Source records:
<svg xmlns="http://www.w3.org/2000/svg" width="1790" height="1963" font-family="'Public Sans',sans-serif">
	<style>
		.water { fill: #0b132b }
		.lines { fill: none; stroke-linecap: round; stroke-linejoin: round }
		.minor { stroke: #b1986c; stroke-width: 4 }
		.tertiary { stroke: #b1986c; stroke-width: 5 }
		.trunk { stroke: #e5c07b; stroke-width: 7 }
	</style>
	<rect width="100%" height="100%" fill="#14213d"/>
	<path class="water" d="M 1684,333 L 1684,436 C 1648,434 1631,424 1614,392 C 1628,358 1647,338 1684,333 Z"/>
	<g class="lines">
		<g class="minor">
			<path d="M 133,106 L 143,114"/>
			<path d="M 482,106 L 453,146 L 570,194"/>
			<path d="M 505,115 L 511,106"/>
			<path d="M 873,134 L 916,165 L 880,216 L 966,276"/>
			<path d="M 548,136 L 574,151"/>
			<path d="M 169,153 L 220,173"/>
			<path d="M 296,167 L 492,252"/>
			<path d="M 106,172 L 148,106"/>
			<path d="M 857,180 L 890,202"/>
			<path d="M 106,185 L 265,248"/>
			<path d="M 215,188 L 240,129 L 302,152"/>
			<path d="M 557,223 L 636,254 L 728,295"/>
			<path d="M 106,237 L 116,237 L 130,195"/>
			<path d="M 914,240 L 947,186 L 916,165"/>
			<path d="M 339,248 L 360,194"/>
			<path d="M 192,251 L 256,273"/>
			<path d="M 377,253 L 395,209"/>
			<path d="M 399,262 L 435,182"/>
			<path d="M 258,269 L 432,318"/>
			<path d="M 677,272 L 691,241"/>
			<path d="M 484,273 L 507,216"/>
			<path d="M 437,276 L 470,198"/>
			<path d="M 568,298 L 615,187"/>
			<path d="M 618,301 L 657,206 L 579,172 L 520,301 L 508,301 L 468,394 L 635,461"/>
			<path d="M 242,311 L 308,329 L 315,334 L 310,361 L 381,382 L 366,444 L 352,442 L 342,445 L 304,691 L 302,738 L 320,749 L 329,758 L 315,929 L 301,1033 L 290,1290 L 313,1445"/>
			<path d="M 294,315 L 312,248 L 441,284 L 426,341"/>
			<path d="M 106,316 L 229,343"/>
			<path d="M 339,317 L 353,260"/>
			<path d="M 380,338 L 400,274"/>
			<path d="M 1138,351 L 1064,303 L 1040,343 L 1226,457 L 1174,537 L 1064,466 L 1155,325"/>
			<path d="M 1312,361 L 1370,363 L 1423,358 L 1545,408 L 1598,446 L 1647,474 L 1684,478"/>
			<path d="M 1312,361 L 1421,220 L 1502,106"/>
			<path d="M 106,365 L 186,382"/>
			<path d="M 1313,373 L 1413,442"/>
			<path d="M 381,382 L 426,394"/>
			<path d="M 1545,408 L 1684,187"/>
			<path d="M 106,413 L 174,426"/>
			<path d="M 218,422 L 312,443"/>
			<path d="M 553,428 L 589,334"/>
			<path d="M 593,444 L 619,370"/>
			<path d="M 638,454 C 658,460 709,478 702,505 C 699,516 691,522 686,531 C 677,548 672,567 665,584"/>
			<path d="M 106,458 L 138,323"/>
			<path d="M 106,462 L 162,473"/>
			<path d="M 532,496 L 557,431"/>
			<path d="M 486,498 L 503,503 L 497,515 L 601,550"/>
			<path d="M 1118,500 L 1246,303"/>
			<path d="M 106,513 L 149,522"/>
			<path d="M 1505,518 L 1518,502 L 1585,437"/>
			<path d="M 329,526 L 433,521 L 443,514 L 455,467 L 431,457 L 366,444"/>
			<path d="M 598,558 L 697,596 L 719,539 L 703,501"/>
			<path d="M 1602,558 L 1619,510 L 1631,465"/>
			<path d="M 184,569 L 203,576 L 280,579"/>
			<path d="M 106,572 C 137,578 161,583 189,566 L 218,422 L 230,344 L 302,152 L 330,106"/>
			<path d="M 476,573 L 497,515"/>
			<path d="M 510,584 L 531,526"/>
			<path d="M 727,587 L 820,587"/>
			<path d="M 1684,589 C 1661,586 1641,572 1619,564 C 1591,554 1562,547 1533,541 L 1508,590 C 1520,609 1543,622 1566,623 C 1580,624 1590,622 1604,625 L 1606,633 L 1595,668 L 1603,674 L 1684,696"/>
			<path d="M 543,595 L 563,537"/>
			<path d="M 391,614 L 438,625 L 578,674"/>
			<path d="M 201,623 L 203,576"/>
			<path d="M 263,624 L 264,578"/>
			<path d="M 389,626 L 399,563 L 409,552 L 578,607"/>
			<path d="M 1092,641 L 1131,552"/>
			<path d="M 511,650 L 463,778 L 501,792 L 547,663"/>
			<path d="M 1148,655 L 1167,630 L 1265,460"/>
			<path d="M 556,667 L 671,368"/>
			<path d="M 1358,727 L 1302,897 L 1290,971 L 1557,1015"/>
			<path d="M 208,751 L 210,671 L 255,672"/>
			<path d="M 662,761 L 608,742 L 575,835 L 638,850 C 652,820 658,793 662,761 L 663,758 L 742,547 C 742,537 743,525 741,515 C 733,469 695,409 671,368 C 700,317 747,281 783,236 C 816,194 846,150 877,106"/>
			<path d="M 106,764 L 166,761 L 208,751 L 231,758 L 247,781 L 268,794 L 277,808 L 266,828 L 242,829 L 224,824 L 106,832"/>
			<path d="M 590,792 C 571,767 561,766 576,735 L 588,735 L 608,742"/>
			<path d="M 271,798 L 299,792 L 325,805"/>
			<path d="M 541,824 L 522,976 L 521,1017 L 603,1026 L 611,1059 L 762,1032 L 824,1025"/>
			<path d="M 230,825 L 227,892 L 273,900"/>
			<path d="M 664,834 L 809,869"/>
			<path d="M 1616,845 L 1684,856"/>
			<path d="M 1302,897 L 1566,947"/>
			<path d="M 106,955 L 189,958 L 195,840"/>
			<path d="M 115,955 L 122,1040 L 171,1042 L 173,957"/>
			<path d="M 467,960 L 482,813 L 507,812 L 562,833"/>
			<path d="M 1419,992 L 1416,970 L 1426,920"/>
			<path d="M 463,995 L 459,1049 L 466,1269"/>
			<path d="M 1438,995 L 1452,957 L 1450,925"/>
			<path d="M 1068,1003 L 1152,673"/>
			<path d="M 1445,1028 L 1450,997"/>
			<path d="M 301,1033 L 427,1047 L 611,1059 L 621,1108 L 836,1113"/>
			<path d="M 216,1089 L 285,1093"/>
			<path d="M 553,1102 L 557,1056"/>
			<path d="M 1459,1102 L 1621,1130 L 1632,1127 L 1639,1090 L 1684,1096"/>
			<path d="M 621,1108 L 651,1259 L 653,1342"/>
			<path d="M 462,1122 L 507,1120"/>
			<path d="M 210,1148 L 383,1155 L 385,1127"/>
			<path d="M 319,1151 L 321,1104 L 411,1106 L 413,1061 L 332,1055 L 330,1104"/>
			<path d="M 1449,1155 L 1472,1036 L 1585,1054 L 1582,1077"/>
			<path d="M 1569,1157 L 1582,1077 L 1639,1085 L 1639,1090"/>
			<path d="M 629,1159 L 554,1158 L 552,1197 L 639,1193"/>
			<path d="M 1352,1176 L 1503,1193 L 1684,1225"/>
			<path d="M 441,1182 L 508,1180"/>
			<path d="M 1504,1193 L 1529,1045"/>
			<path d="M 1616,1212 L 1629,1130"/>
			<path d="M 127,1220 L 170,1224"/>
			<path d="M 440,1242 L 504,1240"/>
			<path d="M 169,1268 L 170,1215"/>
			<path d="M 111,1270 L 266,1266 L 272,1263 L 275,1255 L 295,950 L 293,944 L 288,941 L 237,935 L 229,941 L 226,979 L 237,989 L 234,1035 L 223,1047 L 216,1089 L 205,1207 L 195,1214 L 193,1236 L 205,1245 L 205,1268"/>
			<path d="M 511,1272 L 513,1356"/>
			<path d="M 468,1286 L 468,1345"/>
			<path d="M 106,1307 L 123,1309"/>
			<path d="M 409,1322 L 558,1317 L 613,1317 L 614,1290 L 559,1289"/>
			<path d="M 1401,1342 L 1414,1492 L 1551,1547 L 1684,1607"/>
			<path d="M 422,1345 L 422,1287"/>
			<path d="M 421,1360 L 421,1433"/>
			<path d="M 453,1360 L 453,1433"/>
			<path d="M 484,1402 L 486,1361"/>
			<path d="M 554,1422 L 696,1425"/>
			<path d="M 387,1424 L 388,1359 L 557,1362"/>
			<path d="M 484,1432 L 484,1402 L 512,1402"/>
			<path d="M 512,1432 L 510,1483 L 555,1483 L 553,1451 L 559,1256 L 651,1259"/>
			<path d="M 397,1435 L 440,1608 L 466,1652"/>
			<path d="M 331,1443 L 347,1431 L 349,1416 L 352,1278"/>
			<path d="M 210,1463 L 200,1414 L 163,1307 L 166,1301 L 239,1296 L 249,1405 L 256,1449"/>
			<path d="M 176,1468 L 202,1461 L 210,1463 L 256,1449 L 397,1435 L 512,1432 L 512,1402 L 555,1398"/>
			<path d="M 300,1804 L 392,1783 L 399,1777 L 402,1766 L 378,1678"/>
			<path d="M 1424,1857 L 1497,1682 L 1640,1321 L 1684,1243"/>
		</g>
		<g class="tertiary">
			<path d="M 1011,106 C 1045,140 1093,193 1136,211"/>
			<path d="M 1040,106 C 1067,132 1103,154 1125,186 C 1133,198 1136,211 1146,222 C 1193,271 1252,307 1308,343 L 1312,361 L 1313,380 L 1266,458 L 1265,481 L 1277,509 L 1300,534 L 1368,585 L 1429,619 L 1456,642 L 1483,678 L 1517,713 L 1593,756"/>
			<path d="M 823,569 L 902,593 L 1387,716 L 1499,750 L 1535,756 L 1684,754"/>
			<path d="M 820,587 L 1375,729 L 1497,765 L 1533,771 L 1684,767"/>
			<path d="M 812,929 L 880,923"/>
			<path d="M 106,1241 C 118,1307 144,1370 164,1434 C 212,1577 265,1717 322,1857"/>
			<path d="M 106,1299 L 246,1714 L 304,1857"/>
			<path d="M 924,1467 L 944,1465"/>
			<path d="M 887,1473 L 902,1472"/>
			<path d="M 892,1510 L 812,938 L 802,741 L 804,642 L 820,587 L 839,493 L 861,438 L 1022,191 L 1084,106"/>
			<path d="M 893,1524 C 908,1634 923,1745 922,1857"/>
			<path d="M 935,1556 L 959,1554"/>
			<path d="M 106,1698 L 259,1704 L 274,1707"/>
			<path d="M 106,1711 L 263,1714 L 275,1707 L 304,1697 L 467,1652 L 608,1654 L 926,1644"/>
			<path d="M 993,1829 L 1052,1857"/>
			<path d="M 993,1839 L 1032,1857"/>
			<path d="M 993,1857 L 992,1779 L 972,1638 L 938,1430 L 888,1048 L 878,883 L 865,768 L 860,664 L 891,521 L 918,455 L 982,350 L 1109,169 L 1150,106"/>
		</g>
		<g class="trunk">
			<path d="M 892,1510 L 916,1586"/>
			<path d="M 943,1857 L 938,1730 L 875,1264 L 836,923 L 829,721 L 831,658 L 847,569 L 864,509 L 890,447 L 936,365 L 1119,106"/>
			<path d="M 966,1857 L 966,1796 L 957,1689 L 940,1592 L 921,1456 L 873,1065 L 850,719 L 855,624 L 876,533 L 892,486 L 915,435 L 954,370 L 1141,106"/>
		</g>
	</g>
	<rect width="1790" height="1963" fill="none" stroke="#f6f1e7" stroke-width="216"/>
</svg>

● Your instructions:
Each line containing the word "lines" needs to be copied from the data above.

● Exercise response:
		.lines { fill: none; stroke-linecap: round; stroke-linejoin: round }
	<g class="lines">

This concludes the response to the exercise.